In the entries below, find every line with the string "HÀNG" and copy it.

Data provided
==========

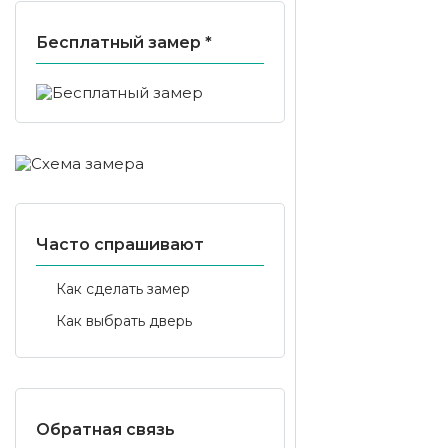
Бесплатный замер *
Часто спрашивают
Как сделать замер
Как выбрать дверь
Обратная связь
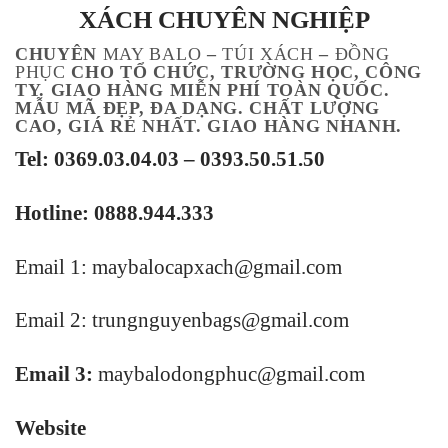
XÁCH
CHUYÊN NGHIỆP
CHUYÊN
MAY BALO
–
TÚI XÁCH
–
ĐỒNG
PHỤC
CHO TỔ CHỨC, TRƯỜNG HỌC, CÔNG
TY. GIAO HÀNG MIỄN PHÍ TOÀN QUỐC.
MẪU MÃ ĐẸP, ĐA DẠNG. CHẤT LƯỢNG
CAO, GIÁ RẺ NHẤT. GIAO HÀNG NHANH.
Tel: 0369.03.04.03 – 0393.50.51.50
Hotline: 0888.944.333
Email 1:
maybalocapxach@gmail.com
Email 2: trungnguyenbags@gmail.com
Email 3:
maybalodongphuc@gmail.com
Website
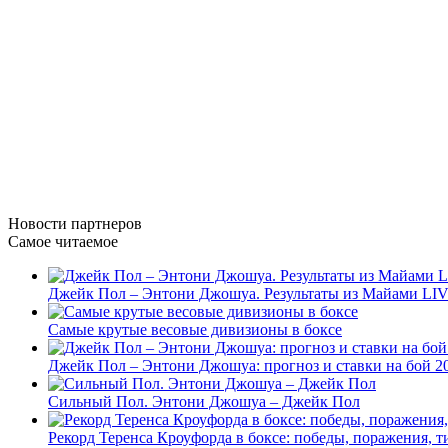
Новости
партнеров
Самое читаемое
Джейк Пол – Энтони Джошуа. Результаты из Майами LI
Самые крутые весовые дивизионы в боксе
Джейк Пол – Энтони Джошуа: прогноз и ставки на бой 20
Сильный Пол. Энтони Джошуа – Джейк Пол
Рекорд Теренса Кроуфорда в боксе: победы, поражения, 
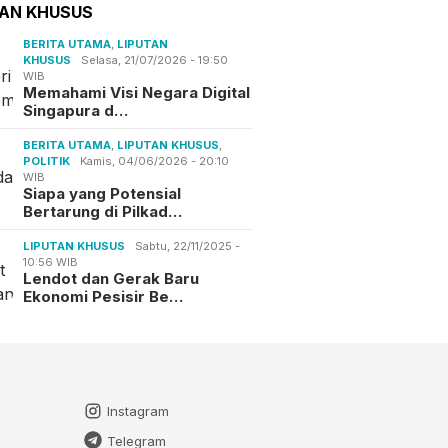
TAN KHUSUS
BERITA UTAMA
,
LIPUTAN
KHUSUS
Selasa, 21/07/2026 - 19:50
WIB
Memahami Visi Negara Digital
Singapura d…
BERITA UTAMA
,
LIPUTAN KHUSUS
,
POLITIK
Kamis, 04/06/2026 - 20:10
WIB
Siapa yang Potensial
Bertarung di Pilkad…
LIPUTAN KHUSUS
Sabtu, 22/11/2025 -
10:56 WIB
Lendot dan Gerak Baru
Ekonomi Pesisir Be…
Instagram
Telegram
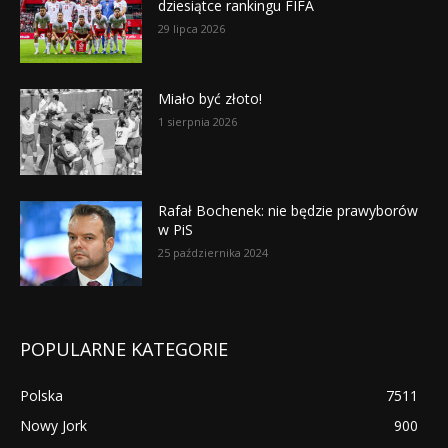
dziesiątce rankingu FIFA
29 lipca 2026
Miało być złoto!
1 sierpnia 2026
Rafał Bochenek: nie będzie prawyborów
w PiS
25 października 2024
POPULARNE KATEGORIE
Polska
7511
Nowy Jork
900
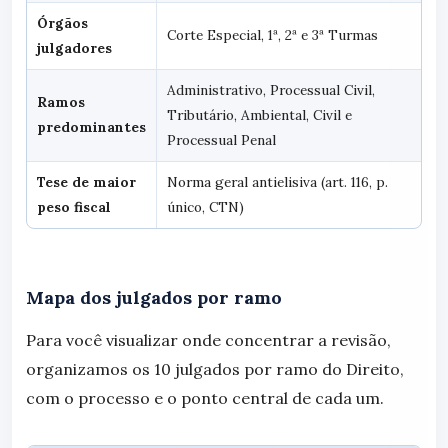
Órgãos
Corte Especial, 1ª, 2ª e 3ª Turmas
julgadores
Administrativo, Processual Civil,
Ramos
Tributário, Ambiental, Civil e
predominantes
Processual Penal
Tese de maior
Norma geral antielisiva (art. 116, p.
peso fiscal
único, CTN)
Mapa dos julgados por ramo
Para você visualizar onde concentrar a revisão,
organizamos os 10 julgados por ramo do Direito,
com o processo e o ponto central de cada um.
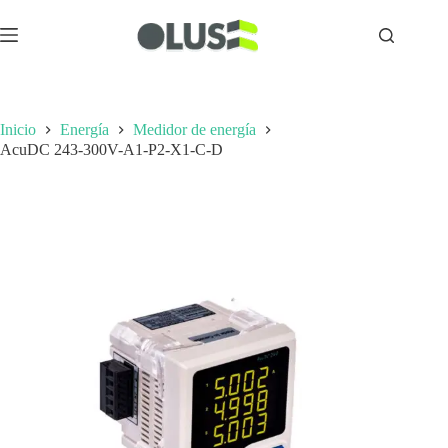
Inicio
Energía
Medidor de energía
AcuDC 243-300V-A1-P2-X1-C-D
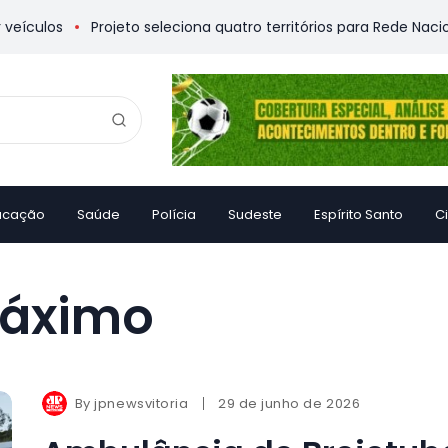
culos
Projeto seleciona quatro territórios para Rede Nacional
ucação
Saúde
Polícia
Sudeste
Espírito Santo
C
Máximo
By
jpnewsvitoria
29 de junho de 2026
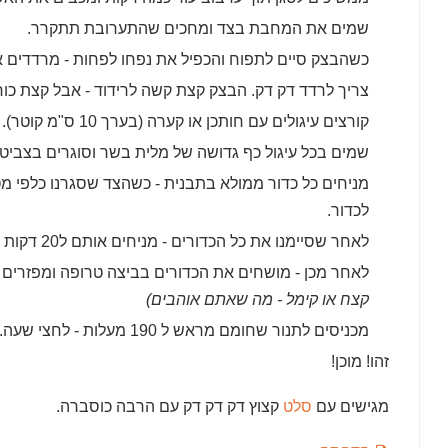
שמים את המחבת בצד ומחכים שהתערובת תתקרר.
כשהבצק סיים לתפוח והכפיל את נפחו לפחות - מרדדים 
צריך לרדד דק דק. הבצק קצת קשה לרידוד - אבל קצת כוח
קורצים עיגולים עם חותכן או קערה (בערך 10 ס"מ קוטר).
שמים בכל עיגול כף גדושה של מלית בשר וסוגרים בצביטה
לכדור.
לאחר שסיימנו את כל הכדורים - מניחים אותם ל20 דקות לתפיחה שניה. הם אמורים לטפוח רק מעט.
לאחר מכן - מושחים את הכדורים בביצה טרופה ומפזרים
קצח או קימל - מה שאתם אוהבים)
מכניסים לתנור שחומם מראש ל 190 מעלות - לחצי שעה.
זהו! מוכן!
מגישים עם
סלט
קצוץ דק דק דק עם הרבה כוסברה.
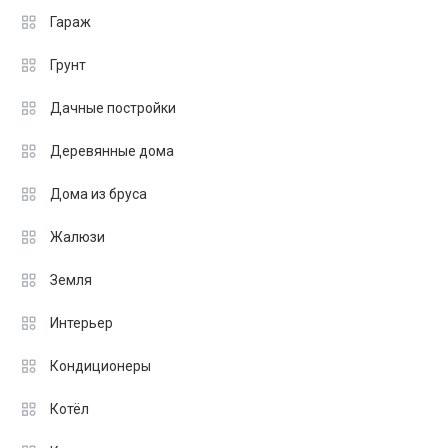
Гараж
Грунт
Дачные постройки
Деревянные дома
Дома из бруса
Жалюзи
Земля
Интерьер
Кондиционеры
Котёл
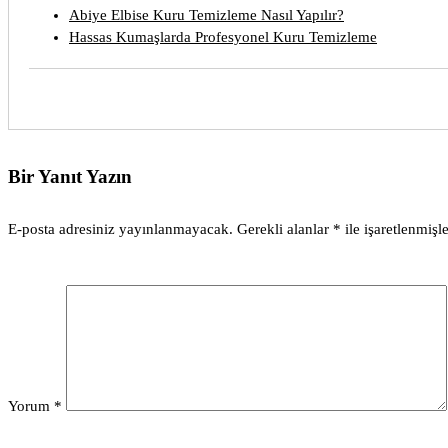
Abiye Elbise Kuru Temizleme Nasıl Yapılır?
Hassas Kumaşlarda Profesyonel Kuru Temizleme
Bir Yanıt Yazın
E-posta adresiniz yayınlanmayacak.
Gerekli alanlar
*
ile işaretlenmişle
Yorum
*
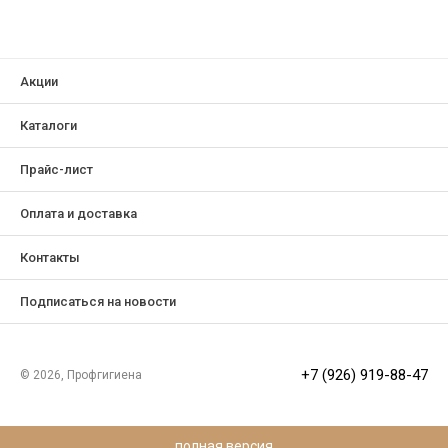
Акции
Каталоги
Прайс-лист
Оплата и доставка
Контакты
Подписаться на новости
+7 (926) 919-88-47
© 2026, Профгигиена
полная версия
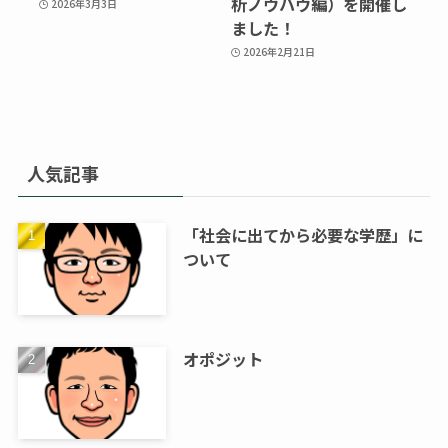
析ノウハウ編）を開催し
2026年3月3日
ました！
2026年2月21日
人気記事
「社会に出てから必要な学歴」に
ついて
オポジット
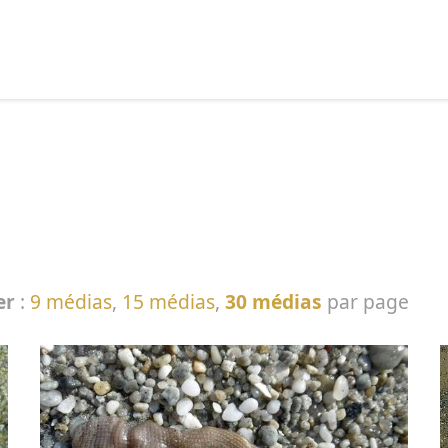
echercher :
er
:
9 médias
,
15 médias
,
30 médias
par page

==========

Answer to this exercise
TY. GIAO HÀNG MIỄN PHÍ TOÀN QUỐC.
CAO, GIÁ RẺ NHẤT. GIAO HÀNG NHANH.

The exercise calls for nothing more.